Nel suo illuminarsi il monolite diventa trasparente ed appare una donna nuda, intrappolata, segregata, resa prigioniera, privata di ogni libertà. E’ li che si lascia guardare nella sua nudità, ma lei non vede la luce, dall’interno del monolite la superficie è riflettente, la donna è sola, non può interagire con il pubblico, non può chiedere aiuto perchè è intrappolata in una scura gabbia e nel riflesso del suo corpo violentato. Il monolite che si illumina all’avvicinarsi della gente rappresenta la luce che si accende al clamore istantaneo dei media che accendono i riflettori sui drammi avvenuti.
“Il nero del cristallo è associato al colore del velo imposto alle donne da numerose tradizioni, spesso come condizione punitiva o di annullamento, privazione. Il velo protegge ma al tempo stesso imprigiona, controlla”

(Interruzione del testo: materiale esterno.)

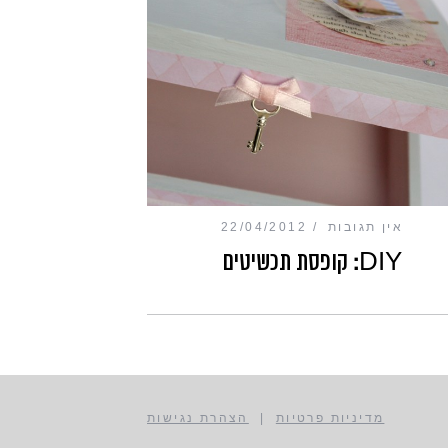
אין תגובות
22/04/2012
DIY: קופסת תכשיטים
מדיניות פרטיות
|
הצהרת נגישות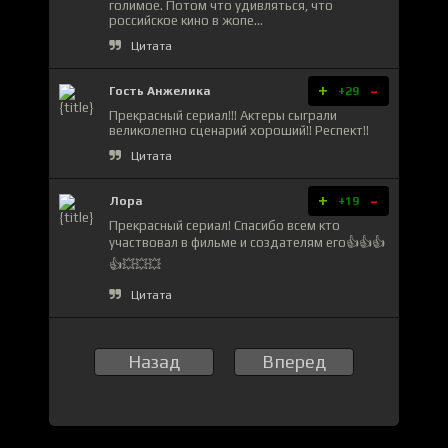
голимое. Потом что удивляться, что
российское кино в жопе...
Цитата
+
-
Гость Анжелика
+29
Прекрасный сериал!!! Актеры сыграли
великолепно сценарий хороший!! Респект!!
Цитата
+
-
Лора
+19
Прекрасный сериал! Спасибо всем кто
участвовал в фильме и создателям его👍👍👍
👍💥💥💥
Цитата
Назад
Вперед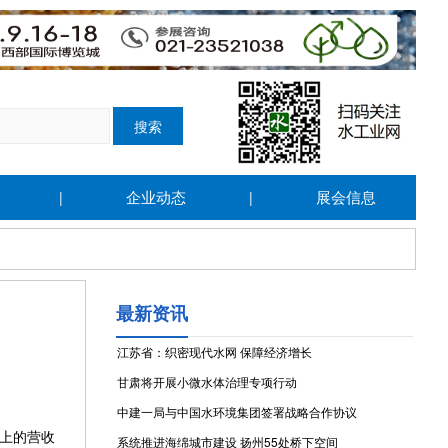
企业动态
展会信息
|
|
最新资讯
江苏省：织密现代水网 保障经济增长
甘肃将开展小微水体治理专项行动
中建一局与中国水环境集团签署战略合作协议
上的营收
系统推进海绵城市建设 扬州55处桥下空间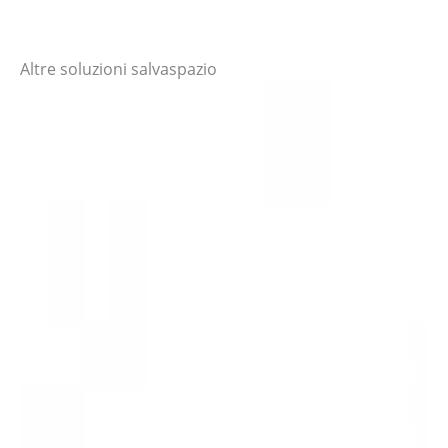
Altre soluzioni salvaspazio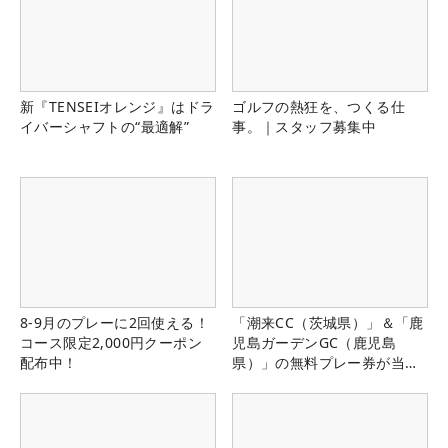
新『TENSEIオレンジ』はドラ
ゴルフの熱狂を、つくる仕
イバーシャフトの“最適解”
事。｜スタッフ募集中
8-9月のプレーに2回使える！
「潮来CC（茨城県）」＆「鹿
コース限定2,000円クーポン
児島ガーデンGC（鹿児島
配布中！
県）」の無料プレー券が当た
る！！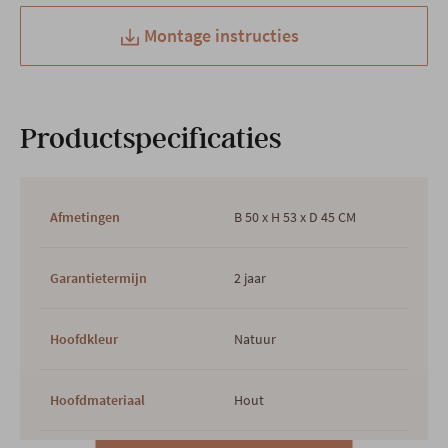
Montage instructies
Productspecificaties
Afmetingen
B 50 x H 53 x D 45 CM
Garantietermijn
2 jaar
Hoofdkleur
Natuur
Hoofdmateriaal
Hout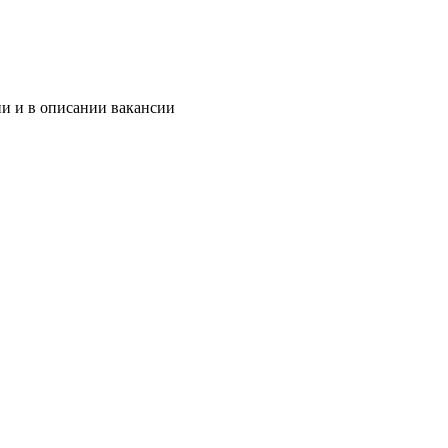
ии и в описании вакансии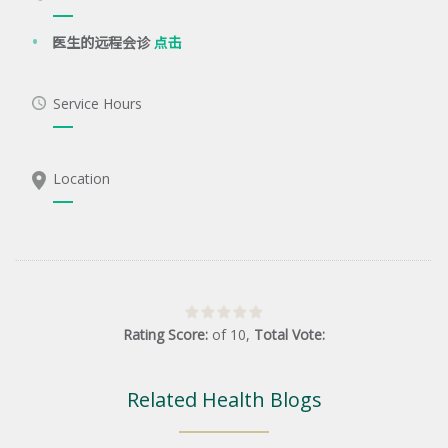
医生的远程会诊
点击
Service Hours
Location
Rating Score:
of
10
,
Total Vote:
Related Health Blogs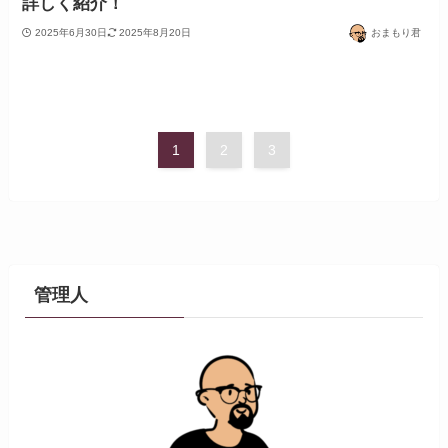
詳しく紹介！
2025年6月30日
2025年8月20日
おまもり君
1
2
3
管理人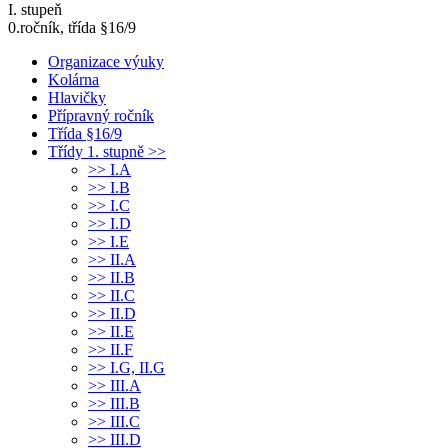
I. stupeň
0.ročník, třída §16/9
Organizace výuky
Kolárna
Hlavičky
Přípravný ročník
Třída §16/9
Třídy 1. stupně >>
>> I.A
>> I.B
>> I.C
>> I.D
>> I.E
>> II.A
>> II.B
>> II.C
>> II.D
>> II.E
>> II.F
>> I.G, II.G
>> III.A
>> III.B
>> III.C
>> III.D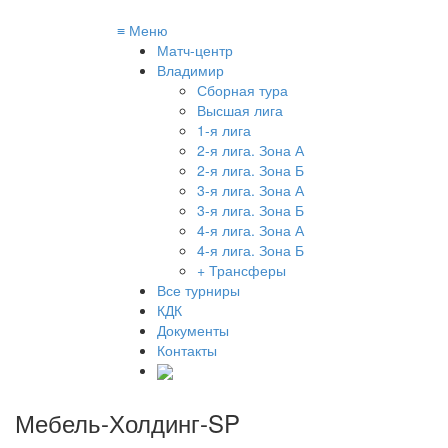
≡
Меню
Матч-центр
Владимир
Сборная тура
Высшая лига
1-я лига
2-я лига. Зона А
2-я лига. Зона Б
3-я лига. Зона А
3-я лига. Зона Б
4-я лига. Зона А
4-я лига. Зона Б
+ Трансферы
Все турниры
КДК
Документы
Контакты
Мебель-Холдинг-SP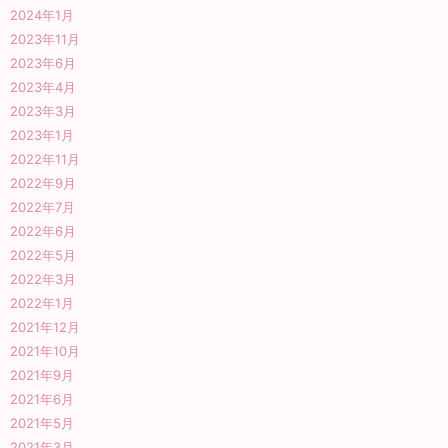
2024年1月
2023年11月
2023年6月
2023年4月
2023年3月
2023年1月
2022年11月
2022年9月
2022年7月
2022年6月
2022年5月
2022年3月
2022年1月
2021年12月
2021年10月
2021年9月
2021年6月
2021年5月
2021年3月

“..è la bara di Biancaneve dei fratelli Grimm e del diffuso immaginario stereotipato. Narciso innamorato della sua immagine sceglie di specchiarsi nello stagno, Alice di attraversare lo specchio, per Socrate la pupilla ci dà la possibilità di scelta, riflettercisi o andare oltre scrutando l’anima. Catarsi di un dramma.”

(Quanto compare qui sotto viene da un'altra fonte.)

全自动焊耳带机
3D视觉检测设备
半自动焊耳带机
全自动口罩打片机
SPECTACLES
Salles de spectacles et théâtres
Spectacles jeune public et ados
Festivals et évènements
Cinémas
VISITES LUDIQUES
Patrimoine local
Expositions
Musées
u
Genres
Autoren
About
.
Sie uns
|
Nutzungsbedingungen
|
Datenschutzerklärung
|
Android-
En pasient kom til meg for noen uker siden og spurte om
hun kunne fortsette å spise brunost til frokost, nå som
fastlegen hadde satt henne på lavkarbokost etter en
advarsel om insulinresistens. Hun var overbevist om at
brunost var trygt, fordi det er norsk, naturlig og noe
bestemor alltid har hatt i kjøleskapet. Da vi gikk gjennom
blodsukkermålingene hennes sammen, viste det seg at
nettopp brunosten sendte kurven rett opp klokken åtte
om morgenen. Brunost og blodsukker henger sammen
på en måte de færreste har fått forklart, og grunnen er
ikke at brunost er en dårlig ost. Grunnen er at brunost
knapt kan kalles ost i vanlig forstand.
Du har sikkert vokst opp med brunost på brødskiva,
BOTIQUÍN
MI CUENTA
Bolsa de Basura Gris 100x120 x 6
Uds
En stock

Barbara Kruger e il femminismo
Uno dei manifesti per la violenza sulle donne nell’arte è proprio l’opera di Barbara Kruger. Artista statunitense che prese molto a cuore la vicenda del femminicidio e della violenza di genere e negli anni in cui stava progredendo il femminismo la Kruger parlò attraverso le sue opere appoggiando la causa.

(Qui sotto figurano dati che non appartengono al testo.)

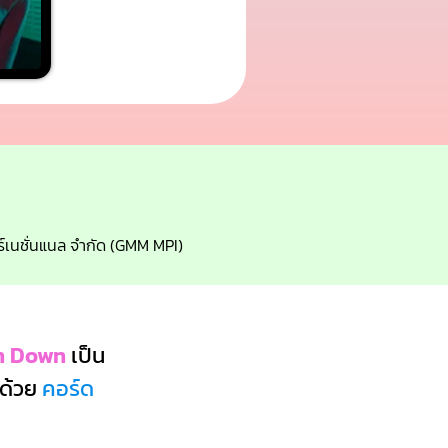
ตอร์เนชั่นแนล จำกัด (GMM MPI)
n Down
เป็น
ด้วย
คอร์ด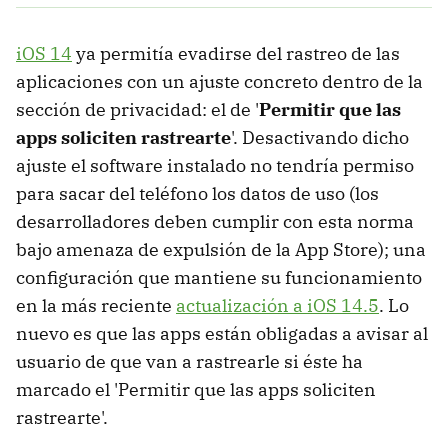
iOS 14
ya permitía evadirse del rastreo de las
aplicaciones con un ajuste concreto dentro de la
sección de privacidad: el de '
Permitir que las
apps soliciten rastrearte
'. Desactivando dicho
ajuste el software instalado no tendría permiso
para sacar del teléfono los datos de uso (los
desarrolladores deben cumplir con esta norma
bajo amenaza de expulsión de la App Store); una
configuración que mantiene su funcionamiento
en la más reciente
actualización a iOS 14.5
. Lo
nuevo es que las apps están obligadas a avisar al
usuario de que van a rastrearle si éste ha
marcado el 'Permitir que las apps soliciten
rastrearte'.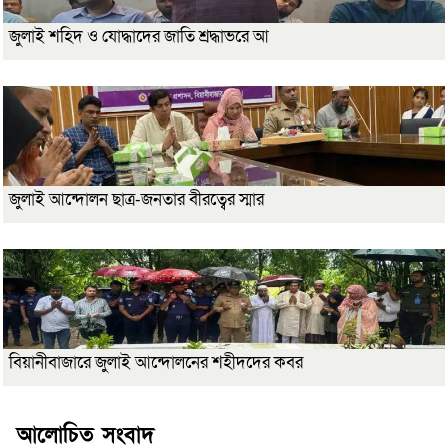
জুলাই শহিদ ও যোদ্ধাদের জাতি শ্রদ্ধাভরে আ
জুলাই আন্দোলন ছাত্র-জনতার বীরত্বের স্মার
বিয়ানীবাজারে জুলাই আন্দোলনের শহীদদের কবর
আলোচিত সংবাদ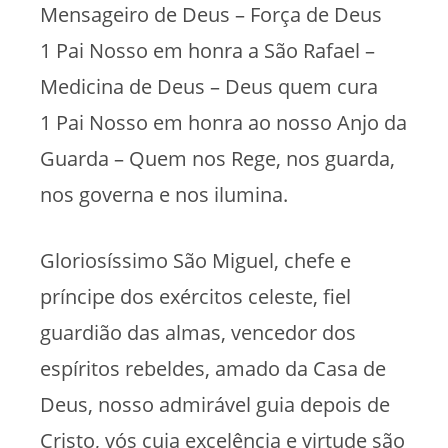
Mensageiro de Deus – Força de Deus
1 Pai Nosso em honra a São Rafael –
Medicina de Deus – Deus quem cura
1 Pai Nosso em honra ao nosso Anjo da
Guarda – Quem nos Rege, nos guarda,
nos governa e nos ilumina.
Gloriosíssimo São Miguel, chefe e
príncipe dos exércitos celeste, fiel
guardião das almas, vencedor dos
espíritos rebeldes, amado da Casa de
Deus, nosso admirável guia depois de
Cristo, vós cuja excelência e virtude são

Le sue opere sono veri e proprio manifesti, fatti con stampe di raffigurazioni per lo più di donne in bianco e nero e accompagnate da delle scritte molto importanti e dirette con sfondo rosso per farle risaltare, che l’artista pone come manifesto della violenza sulle donne nell’arte.
La più famosa è Your body is a battleground, Il tuo corpo è un campo di battaglia realizzata per il movimento femminista per mobilitare le donne americane dai tabù sessuali e formentare una rivoluzione. Attaccò questi manifesti in tutta la città alle due di notte.
Altra opera degna di importanza è We have received orders not to move, Abbiamo ricevuto l’ordine di non muoverci.
Non si poteva che citare le opere della Kruger come ultime per denunciare la violenza sulle donne nell’arte, proprio perchè non rappresenta un fatto accaduto ma dà forza a tutte le donne che subiscono e hanno subito violenza di avere coraggio ed iniziare una lotta contro l’aggressore facendosi forza e denunciandolo e di non subire sottostando ai comandi.
La violenza di genere è sempre esistita. Non si capisce come l’importanza della donna abbia subito una regressione, in quanto la donna in antichità era considerata la procreatrice della vita, la madre terra, esisteva, infatti, il culto della dea Madre e nella civiltà egizia addirittura la donna aveva una sua indipendenza, sacerdotessa e attiva socialmente e politicamente. Col passare dei secoli però iniziò ad essere vista solo come un corpo di proprietà e l’intelligenza, la creatività, la libertà di pensiero furono occultate. Grazie al femminismo e a tutte le battaglie, le donne hanno trovato la forza di rivendicare ciò che a loro era stato rubato: la libertà.